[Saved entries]

****************************************

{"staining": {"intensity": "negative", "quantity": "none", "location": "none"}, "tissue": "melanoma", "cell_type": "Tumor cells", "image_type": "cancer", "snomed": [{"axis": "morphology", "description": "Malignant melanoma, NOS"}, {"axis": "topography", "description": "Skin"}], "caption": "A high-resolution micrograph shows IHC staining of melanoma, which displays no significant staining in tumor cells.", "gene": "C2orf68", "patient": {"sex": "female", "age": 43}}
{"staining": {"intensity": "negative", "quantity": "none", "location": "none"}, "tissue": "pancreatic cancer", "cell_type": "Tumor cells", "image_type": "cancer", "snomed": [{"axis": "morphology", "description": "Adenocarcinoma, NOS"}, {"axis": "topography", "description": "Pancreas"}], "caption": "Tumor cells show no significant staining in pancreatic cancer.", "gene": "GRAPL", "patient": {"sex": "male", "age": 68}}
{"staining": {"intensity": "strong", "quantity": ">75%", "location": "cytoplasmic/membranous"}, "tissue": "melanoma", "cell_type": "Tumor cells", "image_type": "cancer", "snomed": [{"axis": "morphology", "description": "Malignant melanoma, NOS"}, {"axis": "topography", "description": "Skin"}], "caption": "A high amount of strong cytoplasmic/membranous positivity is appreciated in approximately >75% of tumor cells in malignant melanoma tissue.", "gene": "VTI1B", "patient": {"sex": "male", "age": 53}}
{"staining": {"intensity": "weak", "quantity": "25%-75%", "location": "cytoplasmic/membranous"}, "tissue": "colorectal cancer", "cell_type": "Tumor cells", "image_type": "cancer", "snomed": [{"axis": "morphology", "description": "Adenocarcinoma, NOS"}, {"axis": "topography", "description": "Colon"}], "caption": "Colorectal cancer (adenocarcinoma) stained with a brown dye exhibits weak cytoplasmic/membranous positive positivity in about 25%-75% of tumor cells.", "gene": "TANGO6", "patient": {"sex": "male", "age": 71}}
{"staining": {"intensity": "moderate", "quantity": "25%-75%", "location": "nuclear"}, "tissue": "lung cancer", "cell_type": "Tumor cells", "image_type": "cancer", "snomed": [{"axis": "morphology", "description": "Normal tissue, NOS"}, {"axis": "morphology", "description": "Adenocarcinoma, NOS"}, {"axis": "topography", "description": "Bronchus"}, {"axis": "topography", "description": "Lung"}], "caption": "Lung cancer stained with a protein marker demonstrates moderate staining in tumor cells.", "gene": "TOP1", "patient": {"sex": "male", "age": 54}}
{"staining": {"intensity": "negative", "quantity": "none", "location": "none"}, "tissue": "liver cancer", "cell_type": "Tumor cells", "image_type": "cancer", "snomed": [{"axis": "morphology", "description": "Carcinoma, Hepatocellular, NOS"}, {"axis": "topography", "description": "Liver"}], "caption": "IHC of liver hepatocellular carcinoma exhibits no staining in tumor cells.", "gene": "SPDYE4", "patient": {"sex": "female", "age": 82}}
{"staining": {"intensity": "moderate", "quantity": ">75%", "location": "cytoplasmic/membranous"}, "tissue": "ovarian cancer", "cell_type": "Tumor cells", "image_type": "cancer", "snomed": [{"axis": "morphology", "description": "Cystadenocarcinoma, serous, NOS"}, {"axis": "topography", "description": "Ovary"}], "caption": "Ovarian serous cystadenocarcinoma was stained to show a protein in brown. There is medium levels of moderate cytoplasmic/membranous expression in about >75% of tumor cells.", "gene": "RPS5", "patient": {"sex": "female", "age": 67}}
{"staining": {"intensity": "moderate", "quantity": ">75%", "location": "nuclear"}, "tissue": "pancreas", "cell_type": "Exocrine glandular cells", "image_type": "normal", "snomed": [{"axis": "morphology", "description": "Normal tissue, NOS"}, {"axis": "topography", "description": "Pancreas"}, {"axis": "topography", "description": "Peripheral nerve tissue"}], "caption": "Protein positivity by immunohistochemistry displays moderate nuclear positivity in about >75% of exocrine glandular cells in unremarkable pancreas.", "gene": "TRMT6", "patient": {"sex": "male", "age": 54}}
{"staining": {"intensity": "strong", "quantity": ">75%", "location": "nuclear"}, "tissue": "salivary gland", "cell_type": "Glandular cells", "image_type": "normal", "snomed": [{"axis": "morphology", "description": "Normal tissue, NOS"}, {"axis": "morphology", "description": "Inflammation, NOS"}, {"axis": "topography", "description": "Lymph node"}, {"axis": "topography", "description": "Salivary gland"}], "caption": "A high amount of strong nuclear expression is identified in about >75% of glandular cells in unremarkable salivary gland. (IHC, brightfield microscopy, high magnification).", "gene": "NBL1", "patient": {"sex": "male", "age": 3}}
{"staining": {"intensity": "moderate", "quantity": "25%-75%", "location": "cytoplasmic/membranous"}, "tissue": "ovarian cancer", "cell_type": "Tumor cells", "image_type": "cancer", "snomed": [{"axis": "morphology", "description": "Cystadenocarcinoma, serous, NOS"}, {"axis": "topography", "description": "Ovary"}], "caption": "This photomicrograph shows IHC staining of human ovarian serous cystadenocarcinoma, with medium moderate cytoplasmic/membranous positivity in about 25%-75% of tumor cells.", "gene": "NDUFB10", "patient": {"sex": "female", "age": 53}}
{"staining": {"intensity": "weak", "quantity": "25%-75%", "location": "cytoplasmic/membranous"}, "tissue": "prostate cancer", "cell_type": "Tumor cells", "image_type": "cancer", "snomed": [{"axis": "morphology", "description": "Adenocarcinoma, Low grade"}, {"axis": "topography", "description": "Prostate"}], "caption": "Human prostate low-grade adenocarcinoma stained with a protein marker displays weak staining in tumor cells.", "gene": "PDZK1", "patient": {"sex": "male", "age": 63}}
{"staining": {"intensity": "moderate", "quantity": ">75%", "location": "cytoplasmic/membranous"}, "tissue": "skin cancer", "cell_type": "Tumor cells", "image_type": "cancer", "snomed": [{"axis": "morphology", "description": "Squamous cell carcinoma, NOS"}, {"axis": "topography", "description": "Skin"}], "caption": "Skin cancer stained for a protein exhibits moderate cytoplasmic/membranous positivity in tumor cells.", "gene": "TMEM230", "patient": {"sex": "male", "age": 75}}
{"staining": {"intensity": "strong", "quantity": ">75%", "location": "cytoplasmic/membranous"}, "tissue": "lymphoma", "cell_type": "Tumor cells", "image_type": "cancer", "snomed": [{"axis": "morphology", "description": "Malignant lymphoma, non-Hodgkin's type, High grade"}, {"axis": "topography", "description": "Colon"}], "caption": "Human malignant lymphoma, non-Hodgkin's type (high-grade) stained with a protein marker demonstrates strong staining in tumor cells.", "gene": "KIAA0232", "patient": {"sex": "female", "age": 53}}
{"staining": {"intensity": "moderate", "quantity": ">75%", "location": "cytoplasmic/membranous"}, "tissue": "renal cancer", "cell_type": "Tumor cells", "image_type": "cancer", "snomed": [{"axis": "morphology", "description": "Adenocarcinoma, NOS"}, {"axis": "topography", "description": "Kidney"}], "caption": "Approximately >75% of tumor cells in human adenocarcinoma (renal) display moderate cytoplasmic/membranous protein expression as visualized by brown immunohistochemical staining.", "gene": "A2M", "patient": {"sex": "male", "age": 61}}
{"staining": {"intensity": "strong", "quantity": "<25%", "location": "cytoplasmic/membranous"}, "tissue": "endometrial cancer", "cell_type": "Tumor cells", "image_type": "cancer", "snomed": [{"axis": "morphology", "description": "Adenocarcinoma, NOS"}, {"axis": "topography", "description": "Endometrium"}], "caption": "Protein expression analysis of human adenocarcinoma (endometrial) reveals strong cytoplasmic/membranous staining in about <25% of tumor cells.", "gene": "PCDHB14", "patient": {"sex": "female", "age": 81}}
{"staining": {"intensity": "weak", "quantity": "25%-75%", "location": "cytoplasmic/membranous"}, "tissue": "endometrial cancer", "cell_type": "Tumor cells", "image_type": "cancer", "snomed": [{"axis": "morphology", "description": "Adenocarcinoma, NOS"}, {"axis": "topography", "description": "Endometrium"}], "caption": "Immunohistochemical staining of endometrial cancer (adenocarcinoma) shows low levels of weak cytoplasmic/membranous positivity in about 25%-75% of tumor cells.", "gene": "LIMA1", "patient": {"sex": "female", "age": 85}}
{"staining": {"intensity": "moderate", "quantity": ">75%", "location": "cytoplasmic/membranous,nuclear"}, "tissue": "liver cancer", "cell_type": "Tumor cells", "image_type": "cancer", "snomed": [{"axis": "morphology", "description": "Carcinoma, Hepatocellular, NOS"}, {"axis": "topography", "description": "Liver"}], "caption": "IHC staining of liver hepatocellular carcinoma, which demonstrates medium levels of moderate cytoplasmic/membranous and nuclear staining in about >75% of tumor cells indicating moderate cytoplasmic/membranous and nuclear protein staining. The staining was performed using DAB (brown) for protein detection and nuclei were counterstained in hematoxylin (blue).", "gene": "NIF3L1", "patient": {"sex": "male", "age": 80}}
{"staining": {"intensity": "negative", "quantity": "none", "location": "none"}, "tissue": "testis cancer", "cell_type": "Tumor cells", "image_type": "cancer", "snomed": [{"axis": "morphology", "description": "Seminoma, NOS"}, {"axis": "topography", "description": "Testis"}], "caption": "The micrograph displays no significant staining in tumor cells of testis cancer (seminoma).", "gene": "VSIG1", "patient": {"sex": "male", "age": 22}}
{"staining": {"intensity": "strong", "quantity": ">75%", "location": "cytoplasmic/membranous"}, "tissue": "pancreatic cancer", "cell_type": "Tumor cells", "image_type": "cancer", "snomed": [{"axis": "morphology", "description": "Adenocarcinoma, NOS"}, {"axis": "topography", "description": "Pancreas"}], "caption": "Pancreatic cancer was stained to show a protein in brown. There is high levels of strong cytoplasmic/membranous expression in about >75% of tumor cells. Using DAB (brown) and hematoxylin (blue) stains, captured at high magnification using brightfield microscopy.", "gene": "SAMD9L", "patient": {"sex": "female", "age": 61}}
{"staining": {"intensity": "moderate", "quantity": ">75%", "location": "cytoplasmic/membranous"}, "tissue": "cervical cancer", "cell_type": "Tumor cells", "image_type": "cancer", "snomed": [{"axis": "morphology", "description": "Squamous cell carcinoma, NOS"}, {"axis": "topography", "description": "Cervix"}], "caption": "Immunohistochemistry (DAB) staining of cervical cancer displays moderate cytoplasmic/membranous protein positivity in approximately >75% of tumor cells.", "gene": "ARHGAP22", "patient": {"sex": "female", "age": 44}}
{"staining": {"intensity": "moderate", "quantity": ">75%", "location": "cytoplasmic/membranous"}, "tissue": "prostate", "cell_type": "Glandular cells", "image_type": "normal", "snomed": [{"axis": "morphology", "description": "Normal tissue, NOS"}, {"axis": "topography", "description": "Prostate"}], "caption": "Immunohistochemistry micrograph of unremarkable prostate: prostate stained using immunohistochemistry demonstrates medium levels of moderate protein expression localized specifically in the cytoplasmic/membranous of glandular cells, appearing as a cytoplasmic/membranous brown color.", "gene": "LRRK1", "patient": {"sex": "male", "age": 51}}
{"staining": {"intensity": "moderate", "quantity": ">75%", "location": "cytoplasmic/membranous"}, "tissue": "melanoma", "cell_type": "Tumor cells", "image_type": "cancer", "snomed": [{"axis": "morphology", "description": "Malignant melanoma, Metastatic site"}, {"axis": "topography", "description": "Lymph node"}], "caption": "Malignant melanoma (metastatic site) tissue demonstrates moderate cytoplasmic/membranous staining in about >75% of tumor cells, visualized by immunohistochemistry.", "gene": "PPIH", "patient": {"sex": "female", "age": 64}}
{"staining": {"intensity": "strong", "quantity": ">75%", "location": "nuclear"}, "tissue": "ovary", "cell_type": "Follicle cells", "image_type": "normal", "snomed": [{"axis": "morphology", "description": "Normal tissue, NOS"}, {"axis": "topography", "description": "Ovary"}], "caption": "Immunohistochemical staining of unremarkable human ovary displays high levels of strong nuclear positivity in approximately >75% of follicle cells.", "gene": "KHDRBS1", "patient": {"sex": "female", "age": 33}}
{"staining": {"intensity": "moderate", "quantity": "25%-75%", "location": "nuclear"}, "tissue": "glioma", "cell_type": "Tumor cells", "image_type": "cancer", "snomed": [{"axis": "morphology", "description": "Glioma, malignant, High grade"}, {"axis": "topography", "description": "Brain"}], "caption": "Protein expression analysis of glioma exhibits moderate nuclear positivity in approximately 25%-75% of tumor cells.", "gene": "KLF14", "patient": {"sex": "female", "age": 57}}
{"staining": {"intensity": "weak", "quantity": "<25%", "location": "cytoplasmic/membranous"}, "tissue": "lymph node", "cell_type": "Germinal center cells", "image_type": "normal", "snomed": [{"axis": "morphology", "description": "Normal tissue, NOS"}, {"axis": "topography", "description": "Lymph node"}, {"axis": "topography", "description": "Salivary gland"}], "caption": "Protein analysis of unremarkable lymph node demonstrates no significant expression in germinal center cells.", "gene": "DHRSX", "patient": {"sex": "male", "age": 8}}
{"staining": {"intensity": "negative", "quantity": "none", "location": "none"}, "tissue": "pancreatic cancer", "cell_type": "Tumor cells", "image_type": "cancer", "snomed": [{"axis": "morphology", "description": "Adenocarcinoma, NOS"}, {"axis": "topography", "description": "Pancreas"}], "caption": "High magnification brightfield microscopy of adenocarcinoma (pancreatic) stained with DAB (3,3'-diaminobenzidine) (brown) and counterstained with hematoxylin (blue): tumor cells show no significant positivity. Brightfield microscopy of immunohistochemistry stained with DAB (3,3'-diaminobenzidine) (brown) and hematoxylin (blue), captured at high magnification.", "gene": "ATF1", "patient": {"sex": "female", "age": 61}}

****************************************

**Your objective**
Take the line with "analysis of unremarkable" and every line after it in the data, and please reproduce them exactly, leaving out all other lines.

**Written solution**
{"staining": {"intensity": "weak", "quantity": "<25%", "location": "cytoplasmic/membranous"}, "tissue": "lymph node", "cell_type": "Germinal center cells", "image_type": "normal", "snomed": [{"axis": "morphology", "description": "Normal tissue, NOS"}, {"axis": "topography", "description": "Lymph node"}, {"axis": "topography", "description": "Salivary gland"}], "caption": "Protein analysis of unremarkable lymph node demonstrates no significant expression in germinal center cells.", "gene": "DHRSX", "patient": {"sex": "male", "age": 8}}
{"staining": {"intensity": "negative", "quantity": "none", "location": "none"}, "tissue": "pancreatic cancer", "cell_type": "Tumor cells", "image_type": "cancer", "snomed": [{"axis": "morphology", "description": "Adenocarcinoma, NOS"}, {"axis": "topography", "description": "Pancreas"}], "caption": "High magnification brightfield microscopy of adenocarcinoma (pancreatic) stained with DAB (3,3'-diaminobenzidine) (brown) and counterstained with hematoxylin (blue): tumor cells show no significant positivity. Brightfield microscopy of immunohistochemistry stained with DAB (3,3'-diaminobenzidine) (brown) and hematoxylin (blue), captured at high magnification.", "gene": "ATF1", "patient": {"sex": "female", "age": 61}}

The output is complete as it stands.